● **YOUR GOAL**:
Answer with a number only, giving how many lines in the data below include "Franco".

● **Stored data entries**:

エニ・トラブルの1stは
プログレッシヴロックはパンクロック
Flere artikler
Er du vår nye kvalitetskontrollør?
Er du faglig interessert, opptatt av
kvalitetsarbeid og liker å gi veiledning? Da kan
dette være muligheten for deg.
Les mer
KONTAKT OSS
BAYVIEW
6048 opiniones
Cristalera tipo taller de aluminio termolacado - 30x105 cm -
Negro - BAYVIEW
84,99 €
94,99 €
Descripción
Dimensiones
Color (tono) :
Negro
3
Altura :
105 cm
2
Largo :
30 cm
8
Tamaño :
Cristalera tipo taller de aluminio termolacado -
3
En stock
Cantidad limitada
* * *
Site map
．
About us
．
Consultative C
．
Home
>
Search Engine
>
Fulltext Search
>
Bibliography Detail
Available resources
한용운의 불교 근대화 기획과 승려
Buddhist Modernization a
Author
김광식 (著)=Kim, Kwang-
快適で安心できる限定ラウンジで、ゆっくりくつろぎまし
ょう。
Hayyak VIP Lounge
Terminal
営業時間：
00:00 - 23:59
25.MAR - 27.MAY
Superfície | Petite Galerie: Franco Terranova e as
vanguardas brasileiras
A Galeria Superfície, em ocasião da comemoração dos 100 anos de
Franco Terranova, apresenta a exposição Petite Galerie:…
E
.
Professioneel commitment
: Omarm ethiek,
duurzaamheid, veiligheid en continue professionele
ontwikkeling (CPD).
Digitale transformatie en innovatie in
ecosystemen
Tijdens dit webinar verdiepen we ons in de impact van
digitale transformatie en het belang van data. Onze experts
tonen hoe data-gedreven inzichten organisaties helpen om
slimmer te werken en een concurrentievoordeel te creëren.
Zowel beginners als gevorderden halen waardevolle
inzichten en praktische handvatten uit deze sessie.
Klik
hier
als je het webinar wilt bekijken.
--
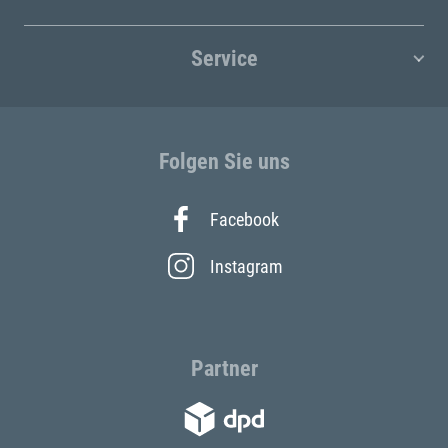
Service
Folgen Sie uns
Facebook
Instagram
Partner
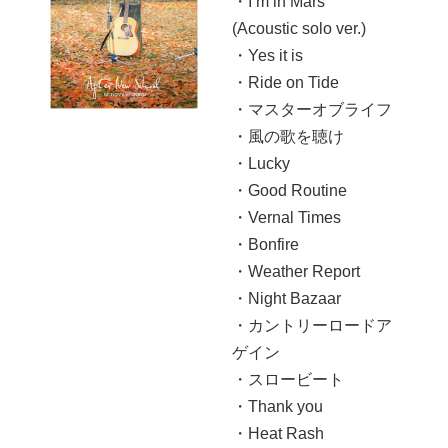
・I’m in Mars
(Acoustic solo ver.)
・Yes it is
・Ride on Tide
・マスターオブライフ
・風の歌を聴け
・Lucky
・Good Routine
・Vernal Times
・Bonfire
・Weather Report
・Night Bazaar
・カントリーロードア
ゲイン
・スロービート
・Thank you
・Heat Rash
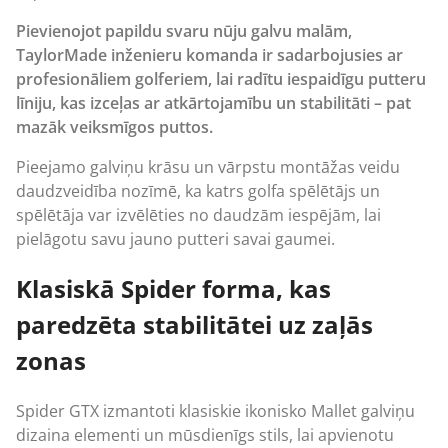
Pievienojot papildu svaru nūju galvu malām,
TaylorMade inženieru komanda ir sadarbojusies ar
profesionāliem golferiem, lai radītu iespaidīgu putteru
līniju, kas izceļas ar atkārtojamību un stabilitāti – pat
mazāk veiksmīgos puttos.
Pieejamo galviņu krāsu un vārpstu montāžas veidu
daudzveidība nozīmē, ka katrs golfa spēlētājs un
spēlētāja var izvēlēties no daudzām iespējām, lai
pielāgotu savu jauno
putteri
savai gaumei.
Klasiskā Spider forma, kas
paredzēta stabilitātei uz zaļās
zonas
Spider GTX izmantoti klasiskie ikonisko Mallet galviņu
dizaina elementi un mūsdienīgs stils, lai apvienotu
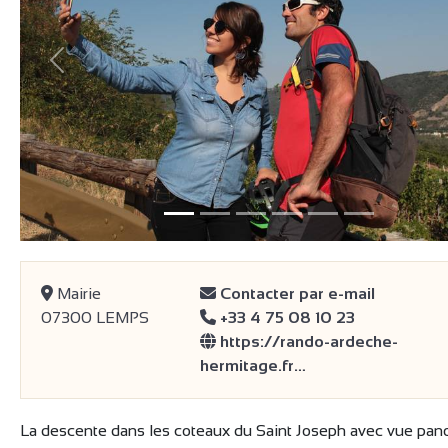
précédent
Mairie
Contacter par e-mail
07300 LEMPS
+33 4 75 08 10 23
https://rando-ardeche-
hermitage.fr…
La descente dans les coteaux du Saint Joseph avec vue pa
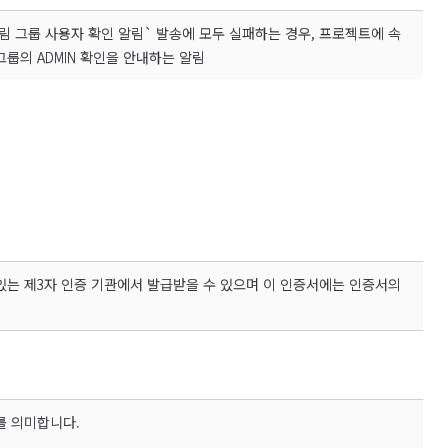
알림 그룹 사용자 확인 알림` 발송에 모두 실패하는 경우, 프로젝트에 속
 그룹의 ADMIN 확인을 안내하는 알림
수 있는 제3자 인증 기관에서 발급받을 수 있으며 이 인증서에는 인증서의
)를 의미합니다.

● **OUTPUT FOR THIS EXERCISE**:
2